• _PASSAGE PROVIDED_
Lemon Kittens are a post-punk band, formed in Reading, Berkshire, England in 1977, by Karl Blake and Gary Thatcher. The cast of the band revolved quite frequently, notably counting among its membership musicians such as Danielle Dax and Mark Perry (of Alternative TV) and The Good Missionaries, not to mention Dr Phil Thornton.

Discography
Spoonfed & Writhing (EP 1979, reissued with three extra tracks on CD in 1996)
Cake Beast (EP 1980)
The Big Dentist (LP 1981)
We Buy a Hammer for Daddy (LP 1980, reissued in CD in 1993)
(Those Who Bite The Hand That Feeds Them Sooner Or Later Must Meet The) Big Dentist (LP 1982, reissued in CD in 1994)

The Spoonfed & Writhing EP has gained a re-release, as part of the Step Forward-I Wanna Punk Rock: The Singles Collection, in either CD or vinyl boxed set (Castle Records B000PMG5PC).

• _DATA EXTRACT_
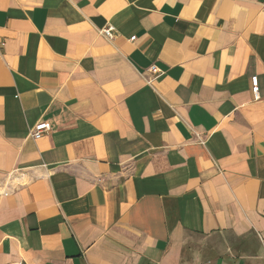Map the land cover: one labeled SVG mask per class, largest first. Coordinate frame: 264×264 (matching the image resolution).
I'll list each match as a JSON object with an SVG mask.
<instances>
[{
  "label": "crops",
  "instance_id": "0c3cea01",
  "mask_svg": "<svg viewBox=\"0 0 264 264\" xmlns=\"http://www.w3.org/2000/svg\"><path fill=\"white\" fill-rule=\"evenodd\" d=\"M0 40V264H264V0H0Z\"/></svg>",
  "mask_w": 264,
  "mask_h": 264
},
{
  "label": "built area",
  "instance_id": "2783aa9c",
  "mask_svg": "<svg viewBox=\"0 0 264 264\" xmlns=\"http://www.w3.org/2000/svg\"><path fill=\"white\" fill-rule=\"evenodd\" d=\"M99 33L104 36L107 39H111L114 35V28L112 26H106L99 30ZM132 39V37H131ZM3 41L0 40V46H3ZM148 71L153 74L154 76L158 75L160 71L158 68L154 65H151L148 68ZM250 85H251V93L254 100H257L259 98V92H258V81L257 76H252L250 78ZM50 129V125L46 121H40L36 123L31 130V137L33 139H39L43 133L47 132Z\"/></svg>",
  "mask_w": 264,
  "mask_h": 264
}]
</instances>
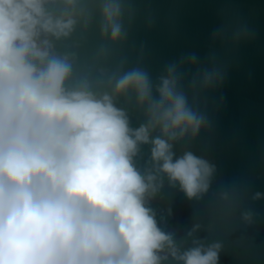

• _THE REQUEST_
Copy the part of the Lemon Kittens passage between "We Buy a Hammer" and "CD in 1994)", inclusive.

• _ANSWER TO THIS EXERCISE_
We Buy a Hammer for Daddy (LP 1980, reissued in CD in 1993)
(Those Who Bite The Hand That Feeds Them Sooner Or Later Must Meet The) Big Dentist (LP 1982, reissued in CD in 1994)